Each entry is to be retyped exactly as it appears. Leave the images out.
*** Opening of Data for analysis ***
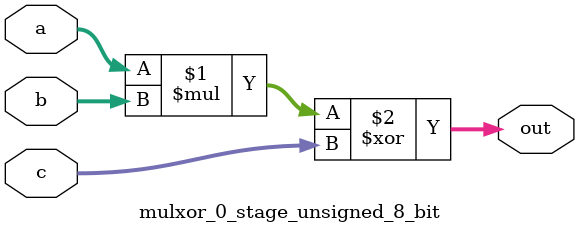
<source format=sv>
(* use_dsp = "yes" *) module mulxor_0_stage_unsigned_8_bit(
	input  [7:0] a,
	input  [7:0] b,
	input  [7:0] c,
	output [7:0] out
	);

	assign out = (a * b) ^ c;
endmodule

</source>
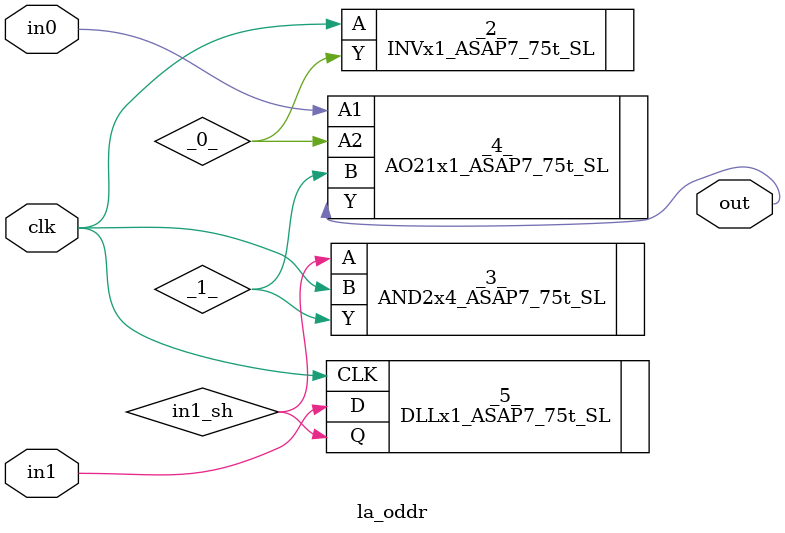
<source format=v>

/* Generated by Yosys 0.44 (git sha1 80ba43d26, g++ 11.4.0-1ubuntu1~22.04 -fPIC -O3) */

(* top =  1  *)
(* src = "generated" *)
module la_oddr (
    clk,
    in0,
    in1,
    out
);
  wire _0_;
  wire _1_;
  (* src = "generated" *)
  input clk;
  wire clk;
  (* src = "generated" *)
  input in0;
  wire in0;
  (* src = "generated" *)
  input in1;
  wire in1;
  (* src = "generated" *)
  wire in1_sh;
  (* src = "generated" *)
  output out;
  wire out;
  INVx1_ASAP7_75t_SL _2_ (
      .A(clk),
      .Y(_0_)
  );
  AND2x4_ASAP7_75t_SL _3_ (
      .A(in1_sh),
      .B(clk),
      .Y(_1_)
  );
  AO21x1_ASAP7_75t_SL _4_ (
      .A1(in0),
      .A2(_0_),
      .B (_1_),
      .Y (out)
  );
  (* module_not_derived = 32'b00000000000000000000000000000001 *) (* src = "generated" *)
  DLLx1_ASAP7_75t_SL _5_ (
      .CLK(clk),
      .D  (in1),
      .Q  (in1_sh)
  );
endmodule

</source>
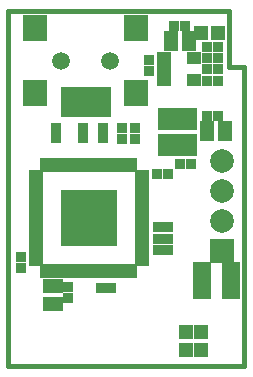
<source format=gts>
G04 (created by PCBNEW-RS274X (2010-05-05 BZR 2356)-stable) date 2010年10月27日 星期三 23时04分44秒*
G01*
G70*
G90*
%MOIN*%
G04 Gerber Fmt 3.4, Leading zero omitted, Abs format*
%FSLAX34Y34*%
G04 APERTURE LIST*
%ADD10C,0.006000*%
%ADD11C,0.015000*%
%ADD12R,0.051400X0.051400*%
%ADD13R,0.029800X0.051500*%
%ADD14R,0.051500X0.029800*%
%ADD15R,0.191300X0.191300*%
%ADD16R,0.038100X0.038100*%
%ADD17R,0.045000X0.065000*%
%ADD18R,0.065000X0.045000*%
%ADD19R,0.050000X0.040000*%
%ADD20R,0.059400X0.047600*%
%ADD21R,0.039700X0.098700*%
%ADD22R,0.083000X0.090900*%
%ADD23C,0.059400*%
%ADD24R,0.065300X0.075100*%
%ADD25R,0.079100X0.079100*%
%ADD26C,0.079100*%
G04 APERTURE END LIST*
G54D10*
G54D11*
X47244Y-41220D02*
X47244Y-41220D01*
X46732Y-41221D02*
X47244Y-41221D01*
X46732Y-39370D02*
X46732Y-41220D01*
X39370Y-51181D02*
X39370Y-39370D01*
X47244Y-51181D02*
X39370Y-51181D01*
X47244Y-41220D02*
X47244Y-51181D01*
X39370Y-39370D02*
X46732Y-39370D01*
G54D12*
X46375Y-40080D03*
X45785Y-40080D03*
X45800Y-50645D03*
X45800Y-50055D03*
X45300Y-50645D03*
X45300Y-50055D03*
G54D13*
X43530Y-44490D03*
X43333Y-44490D03*
X43136Y-44490D03*
X42939Y-44490D03*
X42743Y-44490D03*
X42546Y-44490D03*
X42349Y-44490D03*
X42152Y-44490D03*
X41955Y-44490D03*
X41758Y-44490D03*
X41561Y-44490D03*
X41365Y-44490D03*
X41168Y-44490D03*
X40971Y-44490D03*
X40774Y-44490D03*
X40577Y-44490D03*
G54D14*
X40282Y-44785D03*
X40282Y-44982D03*
X40282Y-45179D03*
X40282Y-45376D03*
X40282Y-45573D03*
X40282Y-45770D03*
X40282Y-45966D03*
X40282Y-46163D03*
X40282Y-46360D03*
X40282Y-46557D03*
X40282Y-46754D03*
X40282Y-46951D03*
X40282Y-47147D03*
X40282Y-47344D03*
X40282Y-47541D03*
X40282Y-47738D03*
G54D13*
X40577Y-48033D03*
X40774Y-48033D03*
X40971Y-48033D03*
X41168Y-48033D03*
X41365Y-48033D03*
X41561Y-48033D03*
X41758Y-48033D03*
X41955Y-48033D03*
X42152Y-48033D03*
X42349Y-48033D03*
X42546Y-48033D03*
X42743Y-48033D03*
X42939Y-48033D03*
X43136Y-48033D03*
X43333Y-48033D03*
X43530Y-48033D03*
G54D14*
X43825Y-47738D03*
X43825Y-47541D03*
X43825Y-47344D03*
X43825Y-47147D03*
X43825Y-46951D03*
X43825Y-46754D03*
X43825Y-46557D03*
X43825Y-46360D03*
X43825Y-46163D03*
X43825Y-45966D03*
X43825Y-45770D03*
X43825Y-45573D03*
X43825Y-45376D03*
X43825Y-45179D03*
X43825Y-44982D03*
X43825Y-44785D03*
G54D15*
X42054Y-46262D03*
G54D16*
X45110Y-44440D03*
X45460Y-44440D03*
X43587Y-43618D03*
X43587Y-43268D03*
X44050Y-41350D03*
X44050Y-41000D03*
X44710Y-46950D03*
X44360Y-46950D03*
X44710Y-46570D03*
X44360Y-46570D03*
X46010Y-41300D03*
X46360Y-41300D03*
X46010Y-40920D03*
X46360Y-40920D03*
X44900Y-39840D03*
X45250Y-39840D03*
X42450Y-48580D03*
X42800Y-48580D03*
X44360Y-47330D03*
X44710Y-47330D03*
X39780Y-47560D03*
X39780Y-47910D03*
X41360Y-48570D03*
X41360Y-48920D03*
X44340Y-44790D03*
X44690Y-44790D03*
X43169Y-43268D03*
X43169Y-43618D03*
X41870Y-43248D03*
X41870Y-43598D03*
X46360Y-40540D03*
X46010Y-40540D03*
X46010Y-42850D03*
X46360Y-42850D03*
X46010Y-41680D03*
X46360Y-41680D03*
G54D17*
X44780Y-40340D03*
X45380Y-40340D03*
X45980Y-43350D03*
X46580Y-43350D03*
G54D18*
X40870Y-48530D03*
X40870Y-49130D03*
G54D19*
X44550Y-40915D03*
X44550Y-41665D03*
X45550Y-40915D03*
X44550Y-41290D03*
X45550Y-41665D03*
G54D20*
X45840Y-47960D03*
X45840Y-48335D03*
X45840Y-48708D03*
X46784Y-48710D03*
X46784Y-48332D03*
X46784Y-47960D03*
G54D21*
X41320Y-42393D03*
X41635Y-42393D03*
X41950Y-42393D03*
X42265Y-42393D03*
X42580Y-42393D03*
G54D22*
X40257Y-42078D03*
X43643Y-42078D03*
X40257Y-39933D03*
X43643Y-39933D03*
G54D23*
X41123Y-41015D03*
X42777Y-41015D03*
G54D16*
X40949Y-43598D03*
X40949Y-43248D03*
X42539Y-43602D03*
X42539Y-43252D03*
G54D24*
X44690Y-42970D03*
X44690Y-43836D03*
X45320Y-43836D03*
X45320Y-42970D03*
G54D25*
X46496Y-47366D03*
G54D26*
X46496Y-46366D03*
X46496Y-45366D03*
X46496Y-44366D03*
M02*

</source>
*** Close of Data for analysis ***
*Solved exercise*
<source format=sv>
(* use_dsp = "yes" *) module mulxor_0_stage_unsigned_8_bit(
	input  [7:0] a,
	input  [7:0] b,
	input  [7:0] c,
	output [7:0] out
	);

	assign out = (a * b) ^ c;
endmodule

</source>
<source format=v>

/* Generated by Yosys 0.44 (git sha1 80ba43d26, g++ 11.4.0-1ubuntu1~22.04 -fPIC -O3) */

(* top =  1  *)
(* src = "generated" *)
module la_oddr (
    clk,
    in0,
    in1,
    out
);
  wire _0_;
  wire _1_;
  (* src = "generated" *)
  input clk;
  wire clk;
  (* src = "generated" *)
  input in0;
  wire in0;
  (* src = "generated" *)
  input in1;
  wire in1;
  (* src = "generated" *)
  wire in1_sh;
  (* src = "generated" *)
  output out;
  wire out;
  INVx1_ASAP7_75t_SL _2_ (
      .A(clk),
      .Y(_0_)
  );
  AND2x4_ASAP7_75t_SL _3_ (
      .A(in1_sh),
      .B(clk),
      .Y(_1_)
  );
  AO21x1_ASAP7_75t_SL _4_ (
      .A1(in0),
      .A2(_0_),
      .B (_1_),
      .Y (out)
  );
  (* module_not_derived = 32'b00000000000000000000000000000001 *) (* src = "generated" *)
  DLLx1_ASAP7_75t_SL _5_ (
      .CLK(clk),
      .D  (in1),
      .Q  (in1_sh)
  );
endmodule

</source>
<source format=gts>
G04 (created by PCBNEW-RS274X (2010-05-05 BZR 2356)-stable) date 2010年10月27日 星期三 23时04分44秒*
G01*
G70*
G90*
%MOIN*%
G04 Gerber Fmt 3.4, Leading zero omitted, Abs format*
%FSLAX34Y34*%
G04 APERTURE LIST*
%ADD10C,0.006000*%
%ADD11C,0.015000*%
%ADD12R,0.051400X0.051400*%
%ADD13R,0.029800X0.051500*%
%ADD14R,0.051500X0.029800*%
%ADD15R,0.191300X0.191300*%
%ADD16R,0.038100X0.038100*%
%ADD17R,0.045000X0.065000*%
%ADD18R,0.065000X0.045000*%
%ADD19R,0.050000X0.040000*%
%ADD20R,0.059400X0.047600*%
%ADD21R,0.039700X0.098700*%
%ADD22R,0.083000X0.090900*%
%ADD23C,0.059400*%
%ADD24R,0.065300X0.075100*%
%ADD25R,0.079100X0.079100*%
%ADD26C,0.079100*%
G04 APERTURE END LIST*
G54D10*
G54D11*
X47244Y-41220D02*
X47244Y-41220D01*
X46732Y-41221D02*
X47244Y-41221D01*
X46732Y-39370D02*
X46732Y-41220D01*
X39370Y-51181D02*
X39370Y-39370D01*
X47244Y-51181D02*
X39370Y-51181D01*
X47244Y-41220D02*
X47244Y-51181D01*
X39370Y-39370D02*
X46732Y-39370D01*
G54D12*
X46375Y-40080D03*
X45785Y-40080D03*
X45800Y-50645D03*
X45800Y-50055D03*
X45300Y-50645D03*
X45300Y-50055D03*
G54D13*
X43530Y-44490D03*
X43333Y-44490D03*
X43136Y-44490D03*
X42939Y-44490D03*
X42743Y-44490D03*
X42546Y-44490D03*
X42349Y-44490D03*
X42152Y-44490D03*
X41955Y-44490D03*
X41758Y-44490D03*
X41561Y-44490D03*
X41365Y-44490D03*
X41168Y-44490D03*
X40971Y-44490D03*
X40774Y-44490D03*
X40577Y-44490D03*
G54D14*
X40282Y-44785D03*
X40282Y-44982D03*
X40282Y-45179D03*
X40282Y-45376D03*
X40282Y-45573D03*
X40282Y-45770D03*
X40282Y-45966D03*
X40282Y-46163D03*
X40282Y-46360D03*
X40282Y-46557D03*
X40282Y-46754D03*
X40282Y-46951D03*
X40282Y-47147D03*
X40282Y-47344D03*
X40282Y-47541D03*
X40282Y-47738D03*
G54D13*
X40577Y-48033D03*
X40774Y-48033D03*
X40971Y-48033D03*
X41168Y-48033D03*
X41365Y-48033D03*
X41561Y-48033D03*
X41758Y-48033D03*
X41955Y-48033D03*
X42152Y-48033D03*
X42349Y-48033D03*
X42546Y-48033D03*
X42743Y-48033D03*
X42939Y-48033D03*
X43136Y-48033D03*
X43333Y-48033D03*
X43530Y-48033D03*
G54D14*
X43825Y-47738D03*
X43825Y-47541D03*
X43825Y-47344D03*
X43825Y-47147D03*
X43825Y-46951D03*
X43825Y-46754D03*
X43825Y-46557D03*
X43825Y-46360D03*
X43825Y-46163D03*
X43825Y-45966D03*
X43825Y-45770D03*
X43825Y-45573D03*
X43825Y-45376D03*
X43825Y-45179D03*
X43825Y-44982D03*
X43825Y-44785D03*
G54D15*
X42054Y-46262D03*
G54D16*
X45110Y-44440D03*
X45460Y-44440D03*
X43587Y-43618D03*
X43587Y-43268D03*
X44050Y-41350D03*
X44050Y-41000D03*
X44710Y-46950D03*
X44360Y-46950D03*
X44710Y-46570D03*
X44360Y-46570D03*
X46010Y-41300D03*
X46360Y-41300D03*
X46010Y-40920D03*
X46360Y-40920D03*
X44900Y-39840D03*
X45250Y-39840D03*
X42450Y-48580D03*
X42800Y-48580D03*
X44360Y-47330D03*
X44710Y-47330D03*
X39780Y-47560D03*
X39780Y-47910D03*
X41360Y-48570D03*
X41360Y-48920D03*
X44340Y-44790D03*
X44690Y-44790D03*
X43169Y-43268D03*
X43169Y-43618D03*
X41870Y-43248D03*
X41870Y-43598D03*
X46360Y-40540D03*
X46010Y-40540D03*
X46010Y-42850D03*
X46360Y-42850D03*
X46010Y-41680D03*
X46360Y-41680D03*
G54D17*
X44780Y-40340D03*
X45380Y-40340D03*
X45980Y-43350D03*
X46580Y-43350D03*
G54D18*
X40870Y-48530D03*
X40870Y-49130D03*
G54D19*
X44550Y-40915D03*
X44550Y-41665D03*
X45550Y-40915D03*
X44550Y-41290D03*
X45550Y-41665D03*
G54D20*
X45840Y-47960D03*
X45840Y-48335D03*
X45840Y-48708D03*
X46784Y-48710D03*
X46784Y-48332D03*
X46784Y-47960D03*
G54D21*
X41320Y-42393D03*
X41635Y-42393D03*
X41950Y-42393D03*
X42265Y-42393D03*
X42580Y-42393D03*
G54D22*
X40257Y-42078D03*
X43643Y-42078D03*
X40257Y-39933D03*
X43643Y-39933D03*
G54D23*
X41123Y-41015D03*
X42777Y-41015D03*
G54D16*
X40949Y-43598D03*
X40949Y-43248D03*
X42539Y-43602D03*
X42539Y-43252D03*
G54D24*
X44690Y-42970D03*
X44690Y-43836D03*
X45320Y-43836D03*
X45320Y-42970D03*
G54D25*
X46496Y-47366D03*
G54D26*
X46496Y-46366D03*
X46496Y-45366D03*
X46496Y-44366D03*
M02*

</source>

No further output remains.